§ The records:
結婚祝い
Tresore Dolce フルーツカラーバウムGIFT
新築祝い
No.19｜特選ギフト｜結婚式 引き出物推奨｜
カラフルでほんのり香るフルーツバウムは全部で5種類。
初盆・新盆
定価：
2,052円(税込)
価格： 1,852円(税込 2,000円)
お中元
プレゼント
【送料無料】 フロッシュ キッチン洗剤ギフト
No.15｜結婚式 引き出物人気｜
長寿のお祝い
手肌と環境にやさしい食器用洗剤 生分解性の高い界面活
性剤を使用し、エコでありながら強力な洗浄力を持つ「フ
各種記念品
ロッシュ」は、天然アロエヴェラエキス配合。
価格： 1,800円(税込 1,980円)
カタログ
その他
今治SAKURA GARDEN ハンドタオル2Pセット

* * *

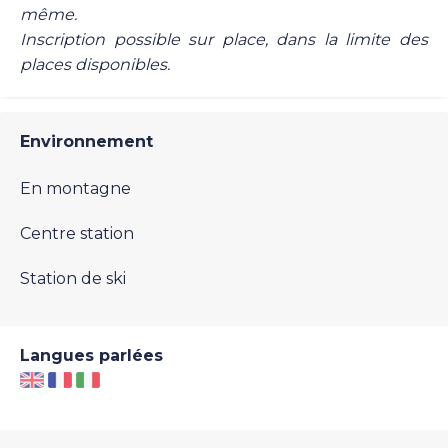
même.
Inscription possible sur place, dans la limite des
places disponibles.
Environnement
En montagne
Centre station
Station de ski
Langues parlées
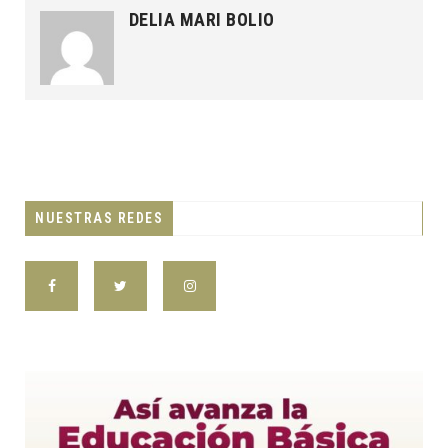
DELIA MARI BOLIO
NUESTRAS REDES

--

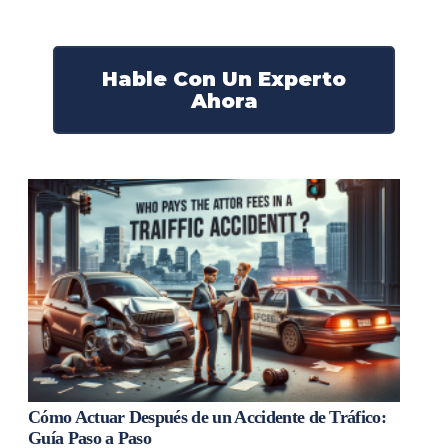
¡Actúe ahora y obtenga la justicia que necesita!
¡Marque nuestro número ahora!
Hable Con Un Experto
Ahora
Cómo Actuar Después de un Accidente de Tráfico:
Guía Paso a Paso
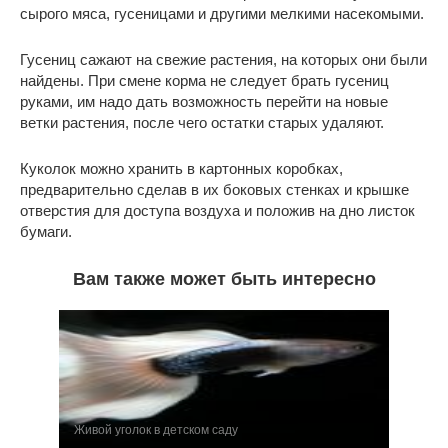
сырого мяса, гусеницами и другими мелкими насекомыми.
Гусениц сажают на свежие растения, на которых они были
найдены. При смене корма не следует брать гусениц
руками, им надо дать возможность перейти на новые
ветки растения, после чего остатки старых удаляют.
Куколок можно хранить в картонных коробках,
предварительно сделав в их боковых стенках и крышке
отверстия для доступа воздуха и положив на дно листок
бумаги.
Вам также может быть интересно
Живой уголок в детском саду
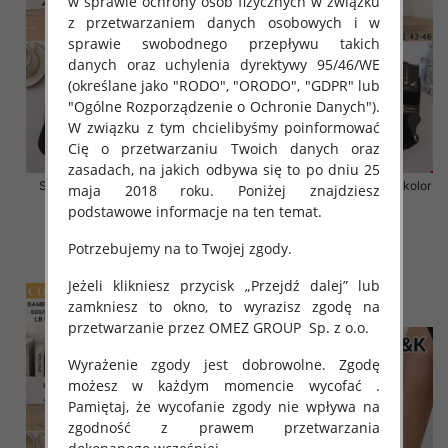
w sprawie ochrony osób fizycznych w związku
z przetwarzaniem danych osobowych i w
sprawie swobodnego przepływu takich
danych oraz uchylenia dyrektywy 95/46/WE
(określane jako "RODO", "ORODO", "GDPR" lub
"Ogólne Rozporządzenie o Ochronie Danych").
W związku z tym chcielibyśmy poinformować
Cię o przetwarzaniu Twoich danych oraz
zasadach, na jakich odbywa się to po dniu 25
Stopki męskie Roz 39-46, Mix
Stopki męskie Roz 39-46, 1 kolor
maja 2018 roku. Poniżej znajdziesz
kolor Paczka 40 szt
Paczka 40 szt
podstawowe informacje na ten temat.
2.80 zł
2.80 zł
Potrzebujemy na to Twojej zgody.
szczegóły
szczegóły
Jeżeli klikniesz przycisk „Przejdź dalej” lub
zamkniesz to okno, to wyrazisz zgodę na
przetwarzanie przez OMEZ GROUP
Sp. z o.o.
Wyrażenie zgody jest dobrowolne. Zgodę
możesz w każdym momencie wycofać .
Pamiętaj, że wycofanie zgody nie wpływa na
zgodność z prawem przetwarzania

§ Directive: Scan the material above for the string "zgody". Copy each line that holds it.

§ Output below:
Potrzebujemy na to Twojej zgody.
Wyrażenie zgody jest dobrowolne. Zgodę
Pamiętaj, że wycofanie zgody nie wpływa na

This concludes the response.